Most of the private and government efforts to rebuild the community after the 1965 riots failed. The memory of this is forcing officials, politicians, and citizens here to take a deeper look at what constitutes communities that work.

The ability of communities to succeed on their own terms, whatever the odds against them, is an integral part of the American dream. For the dozens of racially mixed, low-income communities in the greater L.A. area, their hopes are often sparked by underfunded, understaffed community organizations working valiantly on their behalf. This is true of inner cities across the United States.

The rebuilding process involves personal and community initiative as well as government and private agencies to restore that which was broken.

"To my mind there is no mystery to how it's done," says Connie Watson, a counselor for the city-funded People Who Care Youth Center in South-Central L.A. "It takes dedicated people with funding support and clear objectives."

According to a black businessman in L.A., "Lack of even the most basic education has doomed a generation of young men in the inner cities. Now, we must turn full attention to improving schools and family cohesion if we want to save our nation. It is not a black or minority problem, or a city problem. It is an American problem of great gravity."

State-encouraged enterprise zones in the inner cities of 37 states are already bolstering the efforts of small businesses. Tax benefits, low-interest loans and grants from the states are the features of the zone programs. In the months ahead, Congress may approve a federal version of enterprise zones. California has funded enterprise zones since 1986. South Central has two zones with several thousand businesses.

In New Jersey, the state Department of Commerce and Economic Development reports that more than 20,000 jobs have been created since 1985 because of enterprise zones. In Newark alone, more than $800 million in investment has led to a business and cultural renaissance and an estimated 3,000 new jobs.

Staggering social problems still take their toll in American cities every day; drug selling and addiction, gang warfare, teenage pregnancies, domestic violence, and crime.

There is little disagreement, particularly in L.A., that whatever programs are launched to address the critical issues, the effects must be to empower people to make their own decisions.

"We need some kind of forum where the people can see themselves with professional people they can trust from their own community, not through the eyes of people outside the communities," says Zaafir Saiful Lah Saafir, who owns a small grocery store here.
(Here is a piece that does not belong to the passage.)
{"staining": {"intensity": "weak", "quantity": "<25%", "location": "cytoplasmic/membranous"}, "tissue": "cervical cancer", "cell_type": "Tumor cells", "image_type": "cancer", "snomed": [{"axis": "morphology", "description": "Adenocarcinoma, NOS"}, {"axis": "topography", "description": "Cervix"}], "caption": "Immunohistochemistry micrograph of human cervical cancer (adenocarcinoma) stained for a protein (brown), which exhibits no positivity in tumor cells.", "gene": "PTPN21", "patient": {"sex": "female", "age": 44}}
In the aftermath of the riots of 1965, there was minimum public discussion about the need for new programs at the community level. Now business organizations, educators, and community leaders are vocal and visible, particularly when it comes to children.

At the Greenmeadows Recreation Park, not far from the Harbor Freeway in central L.A., Georgia Joseph, a recreation assistant in charge of a small day-care center, says, "The children here need so much love and encouragement. They see terrible things at such a young age. Many have so little hope in their eyes. These are kids four and five years old who might have seen a relative shot or their mother taken away by the police." There were more than 700 gang-related homicides in L.A. last year.

"Everybody went to sleep after the 1965 riots," says Maxine Ranson Von Phul, chairwoman of the Black Business Association of Los Angeles, "and now we have to have a concerted and coordinated effort by the public and private sector. All the organizations of color have to see how we can do business with each other. It's all about economics; that's the bottom line, economics."

Peter Ueberroth, chairman of the Rebuild L.A. task force created by Mayor Tom Bradley and Gov. Pete Wilson, agrees that long-term economic opportunities are the key. On a recent radio program, he said the rebuilding effort could serve as a prototype for other inner cities.

"This is an incredible opportunity to do something very right," he said. "We need to be doing something effective in July, August, September, and in 1993. It cannot stop. We've got to do it right."